Action: Continue monitoring.

“Continue monitoring” is not an action. If the data doesn’t suggest a specific next step, look harder or ask a better question.

Tools for Automated Reporting

Report creation workflow diagram showing three phases: collect data from analytics tools, build the report using a template, and distribute to stakeholders

You don’t need to build this report from scratch every week. Most privacy-first analytics tools have built-in reporting features that do half the work for you.

  • Plausible — Has built-in email reports that send weekly traffic summaries automatically. Use these as your starting point and add the insight and action sections manually.
  • Umami — Export data through the dashboard or API. Pair it with a simple template in Notion for a clean weekly format.
  • Matomo — Scheduled email reports with custom date ranges. The most flexible option if you want to automate the entire report.
  • Looker Studio — Connects to multiple data sources and lets you build a live dashboard that updates automatically. Good for teams that prefer a link over an email attachment.

The template I use with most clients is a simple shared document with four sections that stays the same every week. The consistency is the point. When the format never changes, readers know exactly where to look for the information they care about.

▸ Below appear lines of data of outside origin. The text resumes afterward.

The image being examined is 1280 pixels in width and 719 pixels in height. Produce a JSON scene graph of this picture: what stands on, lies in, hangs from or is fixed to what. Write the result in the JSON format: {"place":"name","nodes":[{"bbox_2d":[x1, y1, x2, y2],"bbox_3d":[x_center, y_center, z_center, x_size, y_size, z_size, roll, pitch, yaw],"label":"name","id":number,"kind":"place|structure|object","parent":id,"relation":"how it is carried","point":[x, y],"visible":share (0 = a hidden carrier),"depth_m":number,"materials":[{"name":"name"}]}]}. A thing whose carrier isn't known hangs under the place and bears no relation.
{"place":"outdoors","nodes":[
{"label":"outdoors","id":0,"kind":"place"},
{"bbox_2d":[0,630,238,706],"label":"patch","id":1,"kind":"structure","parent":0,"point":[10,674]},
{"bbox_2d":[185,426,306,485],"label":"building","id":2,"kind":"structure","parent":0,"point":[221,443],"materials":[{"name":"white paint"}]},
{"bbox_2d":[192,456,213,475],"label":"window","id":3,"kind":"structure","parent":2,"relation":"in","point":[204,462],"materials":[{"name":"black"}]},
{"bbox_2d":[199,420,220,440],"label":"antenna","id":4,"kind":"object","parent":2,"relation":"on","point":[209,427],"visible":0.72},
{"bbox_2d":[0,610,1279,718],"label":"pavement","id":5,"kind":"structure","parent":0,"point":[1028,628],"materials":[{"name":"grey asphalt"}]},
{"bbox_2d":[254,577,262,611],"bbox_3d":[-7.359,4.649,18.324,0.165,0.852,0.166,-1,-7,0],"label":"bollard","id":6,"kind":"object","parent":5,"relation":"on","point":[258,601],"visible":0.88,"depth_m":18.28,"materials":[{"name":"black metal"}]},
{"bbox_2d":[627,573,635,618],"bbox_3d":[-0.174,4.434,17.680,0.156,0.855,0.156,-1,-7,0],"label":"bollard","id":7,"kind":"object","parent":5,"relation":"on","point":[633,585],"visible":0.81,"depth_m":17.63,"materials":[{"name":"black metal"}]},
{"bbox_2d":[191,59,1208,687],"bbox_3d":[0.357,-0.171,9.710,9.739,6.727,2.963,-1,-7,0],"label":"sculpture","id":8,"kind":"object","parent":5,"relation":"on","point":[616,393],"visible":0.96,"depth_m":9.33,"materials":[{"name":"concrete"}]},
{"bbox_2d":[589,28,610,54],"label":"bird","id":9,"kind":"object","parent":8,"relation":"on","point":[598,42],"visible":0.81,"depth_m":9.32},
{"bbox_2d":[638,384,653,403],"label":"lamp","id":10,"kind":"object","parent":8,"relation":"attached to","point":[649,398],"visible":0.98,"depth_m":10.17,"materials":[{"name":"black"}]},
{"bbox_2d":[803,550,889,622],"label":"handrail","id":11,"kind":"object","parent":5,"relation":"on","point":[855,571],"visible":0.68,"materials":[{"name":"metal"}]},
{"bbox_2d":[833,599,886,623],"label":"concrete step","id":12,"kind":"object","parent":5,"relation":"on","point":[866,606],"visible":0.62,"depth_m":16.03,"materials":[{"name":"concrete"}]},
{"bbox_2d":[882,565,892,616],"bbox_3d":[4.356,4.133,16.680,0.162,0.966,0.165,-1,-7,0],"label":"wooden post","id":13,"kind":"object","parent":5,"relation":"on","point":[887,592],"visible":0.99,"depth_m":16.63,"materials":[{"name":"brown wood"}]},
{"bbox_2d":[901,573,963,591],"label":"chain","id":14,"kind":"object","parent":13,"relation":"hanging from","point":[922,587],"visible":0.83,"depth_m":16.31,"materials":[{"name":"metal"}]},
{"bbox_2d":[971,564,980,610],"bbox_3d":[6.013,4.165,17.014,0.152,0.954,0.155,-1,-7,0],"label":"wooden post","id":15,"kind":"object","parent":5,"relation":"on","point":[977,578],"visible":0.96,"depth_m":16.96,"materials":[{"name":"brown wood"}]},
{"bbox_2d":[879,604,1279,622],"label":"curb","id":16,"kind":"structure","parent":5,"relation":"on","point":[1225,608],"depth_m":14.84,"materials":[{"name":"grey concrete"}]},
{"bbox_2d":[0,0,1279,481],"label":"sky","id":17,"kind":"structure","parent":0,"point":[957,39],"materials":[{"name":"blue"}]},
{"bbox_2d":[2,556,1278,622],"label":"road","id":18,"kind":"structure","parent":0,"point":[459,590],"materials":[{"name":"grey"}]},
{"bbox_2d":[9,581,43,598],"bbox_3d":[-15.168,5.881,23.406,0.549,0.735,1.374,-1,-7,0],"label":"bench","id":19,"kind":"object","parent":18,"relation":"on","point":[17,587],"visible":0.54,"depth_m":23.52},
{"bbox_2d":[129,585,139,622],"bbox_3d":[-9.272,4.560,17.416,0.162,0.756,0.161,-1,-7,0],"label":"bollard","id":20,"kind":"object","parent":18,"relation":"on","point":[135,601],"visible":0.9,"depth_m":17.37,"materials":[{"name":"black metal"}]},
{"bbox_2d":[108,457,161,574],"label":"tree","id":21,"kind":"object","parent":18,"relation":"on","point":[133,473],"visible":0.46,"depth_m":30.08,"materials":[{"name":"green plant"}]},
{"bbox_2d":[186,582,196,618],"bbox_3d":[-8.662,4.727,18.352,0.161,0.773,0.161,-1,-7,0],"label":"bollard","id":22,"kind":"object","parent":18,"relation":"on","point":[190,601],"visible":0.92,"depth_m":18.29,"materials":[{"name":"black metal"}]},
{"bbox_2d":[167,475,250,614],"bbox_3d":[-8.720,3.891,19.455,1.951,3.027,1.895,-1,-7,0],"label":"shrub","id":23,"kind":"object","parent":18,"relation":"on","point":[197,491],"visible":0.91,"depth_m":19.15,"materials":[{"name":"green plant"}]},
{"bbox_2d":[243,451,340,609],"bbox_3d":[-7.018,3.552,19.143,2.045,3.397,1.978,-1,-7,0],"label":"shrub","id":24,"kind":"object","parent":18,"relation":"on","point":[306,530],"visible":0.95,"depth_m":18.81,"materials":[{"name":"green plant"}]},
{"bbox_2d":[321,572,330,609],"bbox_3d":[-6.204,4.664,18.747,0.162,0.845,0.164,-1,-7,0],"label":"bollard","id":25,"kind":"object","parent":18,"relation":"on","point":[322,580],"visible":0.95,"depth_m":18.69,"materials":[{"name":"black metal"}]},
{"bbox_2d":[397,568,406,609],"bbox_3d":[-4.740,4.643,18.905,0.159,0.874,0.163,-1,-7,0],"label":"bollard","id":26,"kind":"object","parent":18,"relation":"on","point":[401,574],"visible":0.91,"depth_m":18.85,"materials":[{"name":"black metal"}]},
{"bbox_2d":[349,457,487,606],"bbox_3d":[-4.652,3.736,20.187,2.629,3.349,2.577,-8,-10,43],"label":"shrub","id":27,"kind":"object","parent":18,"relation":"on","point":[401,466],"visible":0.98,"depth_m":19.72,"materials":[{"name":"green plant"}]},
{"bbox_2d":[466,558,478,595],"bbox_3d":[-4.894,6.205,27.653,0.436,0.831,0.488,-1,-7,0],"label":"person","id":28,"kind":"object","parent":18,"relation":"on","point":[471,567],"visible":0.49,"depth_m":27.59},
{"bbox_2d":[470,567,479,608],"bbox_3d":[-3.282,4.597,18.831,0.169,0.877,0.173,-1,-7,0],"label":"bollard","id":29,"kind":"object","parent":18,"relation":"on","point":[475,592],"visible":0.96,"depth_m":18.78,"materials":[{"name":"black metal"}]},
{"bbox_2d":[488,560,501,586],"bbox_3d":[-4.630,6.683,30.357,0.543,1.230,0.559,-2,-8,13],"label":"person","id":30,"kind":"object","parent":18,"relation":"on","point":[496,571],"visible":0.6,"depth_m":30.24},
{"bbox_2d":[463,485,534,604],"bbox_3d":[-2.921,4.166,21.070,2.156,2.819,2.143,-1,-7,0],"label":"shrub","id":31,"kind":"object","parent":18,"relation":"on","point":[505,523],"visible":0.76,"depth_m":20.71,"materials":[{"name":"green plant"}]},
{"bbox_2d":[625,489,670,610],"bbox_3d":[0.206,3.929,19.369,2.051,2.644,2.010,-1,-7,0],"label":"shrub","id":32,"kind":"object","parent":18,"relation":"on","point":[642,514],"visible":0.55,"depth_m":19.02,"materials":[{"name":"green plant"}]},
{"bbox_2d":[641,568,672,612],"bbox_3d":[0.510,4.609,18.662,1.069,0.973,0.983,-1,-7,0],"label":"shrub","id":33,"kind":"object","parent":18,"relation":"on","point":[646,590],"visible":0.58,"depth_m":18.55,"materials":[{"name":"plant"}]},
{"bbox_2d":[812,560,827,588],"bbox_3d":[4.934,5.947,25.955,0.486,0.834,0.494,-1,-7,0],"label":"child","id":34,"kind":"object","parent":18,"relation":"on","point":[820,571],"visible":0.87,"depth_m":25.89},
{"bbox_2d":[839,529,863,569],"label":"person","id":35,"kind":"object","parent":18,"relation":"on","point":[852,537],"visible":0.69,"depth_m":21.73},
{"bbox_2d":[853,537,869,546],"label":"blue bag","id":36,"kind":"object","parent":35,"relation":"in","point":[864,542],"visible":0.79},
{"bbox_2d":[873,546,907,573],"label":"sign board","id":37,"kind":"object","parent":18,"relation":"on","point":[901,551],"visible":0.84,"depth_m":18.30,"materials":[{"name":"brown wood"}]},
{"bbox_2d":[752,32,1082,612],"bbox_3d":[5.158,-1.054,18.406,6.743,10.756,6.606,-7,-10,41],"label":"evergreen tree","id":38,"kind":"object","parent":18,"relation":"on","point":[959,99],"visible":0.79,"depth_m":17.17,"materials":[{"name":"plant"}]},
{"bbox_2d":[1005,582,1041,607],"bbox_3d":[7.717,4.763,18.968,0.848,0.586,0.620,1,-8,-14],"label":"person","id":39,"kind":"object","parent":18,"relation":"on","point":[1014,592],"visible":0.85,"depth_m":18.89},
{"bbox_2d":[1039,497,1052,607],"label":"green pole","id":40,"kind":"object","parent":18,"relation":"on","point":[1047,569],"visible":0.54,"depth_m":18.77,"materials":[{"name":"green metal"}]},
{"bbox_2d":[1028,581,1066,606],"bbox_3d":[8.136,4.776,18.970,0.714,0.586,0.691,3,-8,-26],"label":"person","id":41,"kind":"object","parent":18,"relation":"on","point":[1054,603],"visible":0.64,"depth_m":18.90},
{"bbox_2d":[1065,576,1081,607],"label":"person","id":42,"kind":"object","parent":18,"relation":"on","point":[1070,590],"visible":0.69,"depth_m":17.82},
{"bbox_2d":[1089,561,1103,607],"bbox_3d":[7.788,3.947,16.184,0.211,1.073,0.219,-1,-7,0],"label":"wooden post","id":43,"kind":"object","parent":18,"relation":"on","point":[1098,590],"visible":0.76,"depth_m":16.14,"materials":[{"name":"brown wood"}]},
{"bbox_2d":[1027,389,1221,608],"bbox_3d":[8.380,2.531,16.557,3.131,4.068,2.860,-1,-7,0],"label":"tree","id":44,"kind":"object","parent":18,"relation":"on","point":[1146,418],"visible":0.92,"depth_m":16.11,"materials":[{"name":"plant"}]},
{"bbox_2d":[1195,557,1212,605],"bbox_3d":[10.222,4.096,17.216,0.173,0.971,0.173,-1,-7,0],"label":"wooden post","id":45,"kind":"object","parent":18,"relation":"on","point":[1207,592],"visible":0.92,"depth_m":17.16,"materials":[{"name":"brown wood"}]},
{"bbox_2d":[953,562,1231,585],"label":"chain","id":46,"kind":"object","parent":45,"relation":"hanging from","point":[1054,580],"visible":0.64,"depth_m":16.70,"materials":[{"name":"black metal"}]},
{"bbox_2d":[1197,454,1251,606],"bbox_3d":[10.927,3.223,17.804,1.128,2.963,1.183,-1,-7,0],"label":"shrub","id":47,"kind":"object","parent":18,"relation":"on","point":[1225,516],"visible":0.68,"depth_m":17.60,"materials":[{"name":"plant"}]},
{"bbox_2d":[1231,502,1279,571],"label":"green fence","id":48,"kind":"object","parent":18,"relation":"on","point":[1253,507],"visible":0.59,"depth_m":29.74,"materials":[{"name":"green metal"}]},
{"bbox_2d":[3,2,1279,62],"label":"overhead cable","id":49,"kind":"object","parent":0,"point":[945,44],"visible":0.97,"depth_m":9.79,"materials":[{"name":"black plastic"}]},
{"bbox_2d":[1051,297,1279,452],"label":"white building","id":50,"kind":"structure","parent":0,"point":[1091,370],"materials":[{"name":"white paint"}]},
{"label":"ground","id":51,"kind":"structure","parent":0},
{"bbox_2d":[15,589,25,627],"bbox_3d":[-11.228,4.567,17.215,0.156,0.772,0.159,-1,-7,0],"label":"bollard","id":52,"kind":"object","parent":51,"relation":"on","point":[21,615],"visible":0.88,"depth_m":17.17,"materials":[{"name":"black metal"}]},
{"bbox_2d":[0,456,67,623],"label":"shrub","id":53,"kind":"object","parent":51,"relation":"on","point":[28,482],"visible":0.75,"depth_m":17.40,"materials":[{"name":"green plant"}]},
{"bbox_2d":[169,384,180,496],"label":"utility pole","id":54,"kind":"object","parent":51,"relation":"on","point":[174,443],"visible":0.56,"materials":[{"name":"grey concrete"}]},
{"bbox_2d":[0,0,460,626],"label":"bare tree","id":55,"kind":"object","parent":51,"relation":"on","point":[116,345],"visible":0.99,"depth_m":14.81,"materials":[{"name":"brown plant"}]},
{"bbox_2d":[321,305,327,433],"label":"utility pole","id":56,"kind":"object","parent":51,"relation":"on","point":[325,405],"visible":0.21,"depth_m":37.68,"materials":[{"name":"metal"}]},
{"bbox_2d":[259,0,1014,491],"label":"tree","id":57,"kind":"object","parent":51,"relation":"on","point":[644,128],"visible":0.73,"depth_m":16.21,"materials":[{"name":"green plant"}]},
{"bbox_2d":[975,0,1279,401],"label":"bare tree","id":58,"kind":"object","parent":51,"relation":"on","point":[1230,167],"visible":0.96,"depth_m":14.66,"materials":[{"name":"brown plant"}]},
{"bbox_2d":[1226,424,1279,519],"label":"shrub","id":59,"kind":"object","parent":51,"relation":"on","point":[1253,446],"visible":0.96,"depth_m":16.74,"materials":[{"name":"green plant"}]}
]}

Tips for Reports That Get Read

After building these for dozens of teams, here’s what I’ve seen work best:

Send it at the same time every week. Monday morning works for most teams. Pick a time and never miss it. Consistency builds the habit of reading it.

Lead with the headline number. Put the most important metric at the top. If your stakeholder only reads one line, make it the one that matters.

Use comparisons, not absolutes. “2,400 visitors” means nothing in isolation. “2,400 visitors, up 15% from last week” tells a story.

Keep it to one page. If you can’t fit your weekly update on one page or one screen, you’re including too much. Move the detailed breakdowns to an appendix or a linked dashboard.

Write for the least technical person in the room. If your CEO can’t understand the report without asking follow-up questions, simplify it. The best reports need zero explanation.

End with the action item. The action item is why the report exists. Everything else is context for that one decision.

The whole point of a weekly marketing report isn’t to prove you’re busy. It’s to make one better decision each week. Stack those up over a quarter and you’ll have made 12 deliberate improvements instead of reacting to whatever felt urgent. That’s how good marketing compounds.